#### [What you should do]
Leave out the pictures and print the rest of the entries exactly as they stand.

#### [Record set]
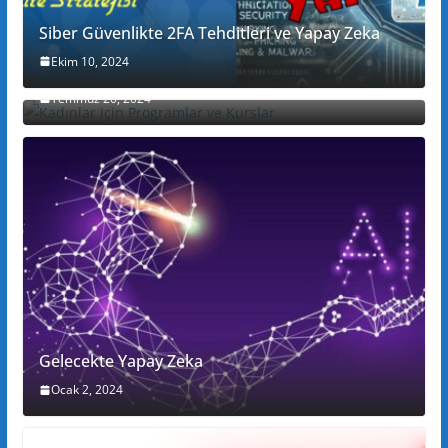
Siber Güvenlikte 2FA Tehditleri ve Yapay Zeka
Ekim 10, 2024
Kadınlar için Programlar ve Kurslar
Temmuz 20, 2024
Gelecekte Yapay Zeka
Ocak 2, 2024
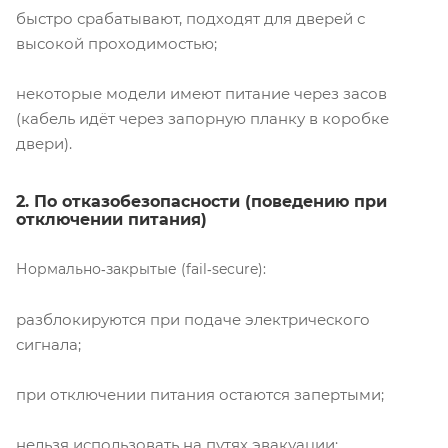
быстро срабатывают, подходят для дверей с
высокой проходимостью;
некоторые модели имеют питание через засов
(кабель идёт через запорную планку в коробке
двери).
2. По отказобезопасности (поведению при
отключении питания)
Нормально‑закрытые (fail‑secure):
разблокируются при подаче электрического
сигнала;
при отключении питания остаются запертыми;
нельзя использовать на путях эвакуации;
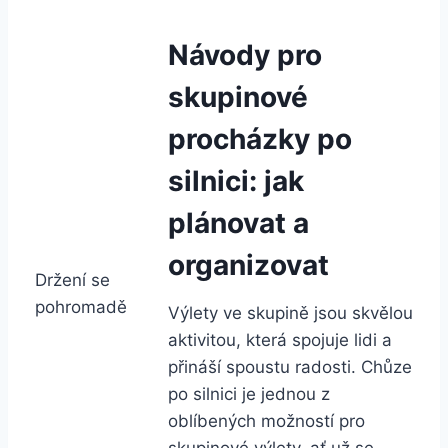
Návody pro
skupinové
procházky po
silnici: jak
plánovat a
organizovat
Držení se
pohromadě
Výlety ve skupině jsou skvělou
aktivitou, která spojuje lidi a
přináší spoustu radosti. Chůze
po silnici je jednou z
oblíbených možností pro
skupinové výlety, ať už se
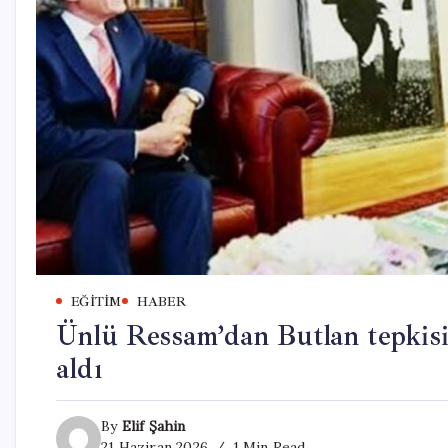
EĞITIM
HABER
Ünlü Ressam’dan Butlan tepkisi
aldı
By
Elif Şahin
21 Haziran 2026
1 Min Read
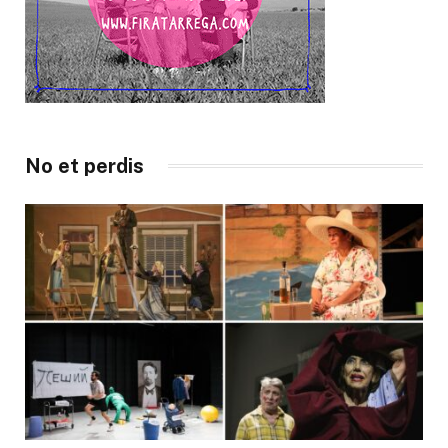
No et perdis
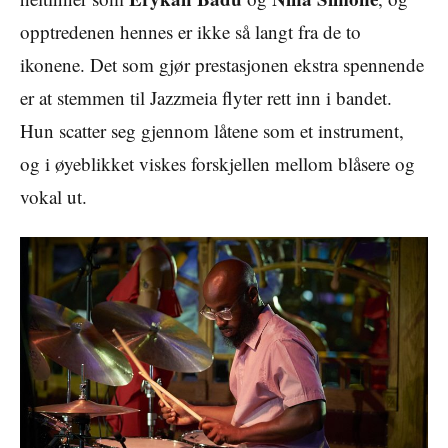
opptredenen hennes er ikke så langt fra de to
ikonene. Det som gjør prestasjonen ekstra spennende
er at stemmen til Jazzmeia flyter rett inn i bandet.
Hun scatter seg gjennom låtene som et instrument,
og i øyeblikket viskes forskjellen mellom blåsere og
vokal ut.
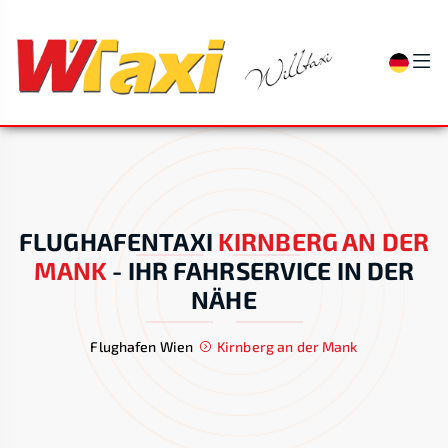
FLUGHAFENTAXI
KIRNBERG AN DER
MANK
-
IHR FAHRSERVICE IN DER
NÄHE
Flughafen Wien
Kirnberg an der Mank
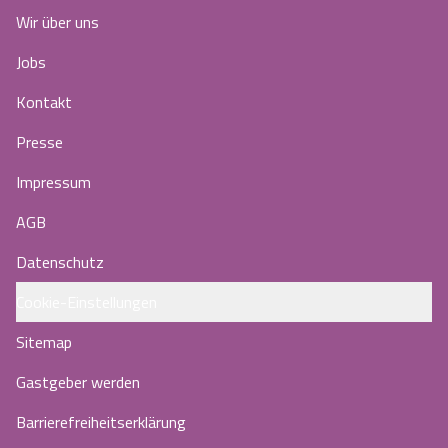
Wir über uns
Jobs
Kontakt
Presse
Impressum
AGB
Datenschutz
Cookie-Einstellungen
Sitemap
Gastgeber werden
Barrierefreiheitserklärung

#### [Result of this exercise]
Siber Güvenlikte 2FA Tehditleri ve Yapay Zeka
Ekim 10, 2024
Kadınlar için Programlar ve Kurslar
Temmuz 20, 2024
Gelecekte Yapay Zeka
Ocak 2, 2024
быстро срабатывают, подходят для дверей с
высокой проходимостью;
некоторые модели имеют питание через засов
(кабель идёт через запорную планку в коробке
двери).
2. По отказобезопасности (поведению при
отключении питания)
Нормально‑закрытые (fail‑secure):
разблокируются при подаче электрического
сигнала;
при отключении питания остаются запертыми;
нельзя использовать на путях эвакуации;
Návody pro
skupinové
procházky po
silnici: jak
plánovat a
organizovat
Držení se
pohromadě
Výlety ve skupině jsou skvělou
aktivitou, která spojuje lidi a
přináší spoustu radosti. Chůze
po silnici je jednou z
oblíbených možností pro
skupinové výlety, ať už se
EĞITIM
HABER
Ünlü Ressam’dan Butlan tepkisi
aldı
By
Elif Şahin
21 Haziran 2026
1 Min Read
No et perdis
opptredenen hennes er ikke så langt fra de to
ikonene. Det som gjør prestasjonen ekstra spennende
er at stemmen til Jazzmeia flyter rett inn i bandet.
Hun scatter seg gjennom låtene som et instrument,
og i øyeblikket viskes forskjellen mellom blåsere og
vokal ut.
FLUGHAFENTAXI
KIRNBERG AN DER
MANK
-
IHR FAHRSERVICE IN DER
NÄHE
Flughafen Wien
Kirnberg an der Mank
Wir über uns
Jobs
Kontakt
Presse
Impressum
AGB
Datenschutz
Cookie-Einstellungen
Sitemap
Gastgeber werden
Barrierefreiheitserklärung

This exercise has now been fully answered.